There are plenty of excellent reasons not to move to electronic voting, but I’m pretty sure we can establish that the current state of the bytes on some storage medium is identical to some other known and trusted state of bytes without relying on hackable software. Personally my bigger worry would be the auditors and authorities, all of whom are considerably more difficult to secure from corruption.
Regarding the local officials conducting acceptance testing: The fundamental problem with this is that most counties do not have the expertise to do this. Large urban counties with hundreds of precincts should have an election staff that includes people with real expertise. I’ve been in the election offices in Washington DC, Miami, Phoenix, Cleveland and places like that, and they really do have people on staff with the ability to do such testing. On the other hand, for each large urban county, there are tens of rural counties, many with just a handful of precincts. Those counties generally have no technical expertise in house and must outsource essentially everything technical, and they typically have no expertise to oversee their outsourcing contractor or contractors. They naturally gravitate to a vendor offering “one stop shopping.” The acceptance testing issue demonstrates why this is a big mistake, but we need to find an alternative.

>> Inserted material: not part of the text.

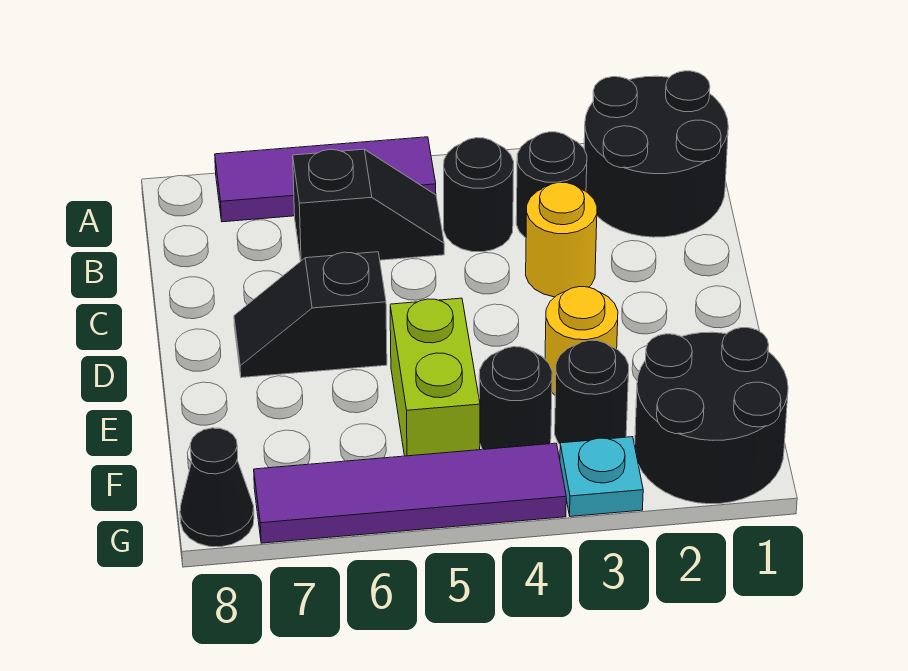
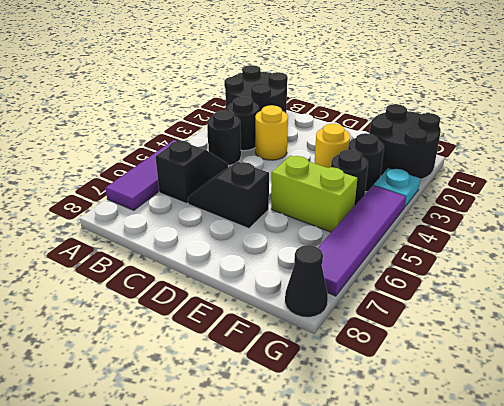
black 1x2 slope [234,252,387,378] -> black 1x2 slope turned to [188,162,269,228]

Back when I was chairing the Iowa Board of Examiners for Voting Machines and Electronic Voting Systems, I suggested that small counties should for consortia, sharing an election office between enough counties that they could afford staff with real expertise. They do this with things like maintenance depots for trucks and snow plows, why can’t they do it for voting machines? My suggestions in this regard fell on deaf ears.
We have 8 states and several territories with populations below a million. The populations of Wyoming and Vermont are each smaller than the Des Moines metro area. It’s impolite to wonder if those states have the necessary technical staff at the state level to do a competent job of acceptance testing. The District of Columbia is only slightly larger, but its election office combines both state-level and local election offices in one organization, and they do have significant technical staffing.
Having significant technical staffing does not imply that that staff is up to the job. I was consulting with the DC election office very shortly before Alex Halderman’s students hacked the DC Internet Voting system during their public demo. At the same time I was observing the presence of significant technical expertise, he was demonstrating the kinds of things those experts were mismanaging, as he gained control of the Internet routers in the election office and the security cameras in the server room. My impression was that the DC election office was about as good as it gets, while Halderman and his students demonstrate that that really isn’t good enough.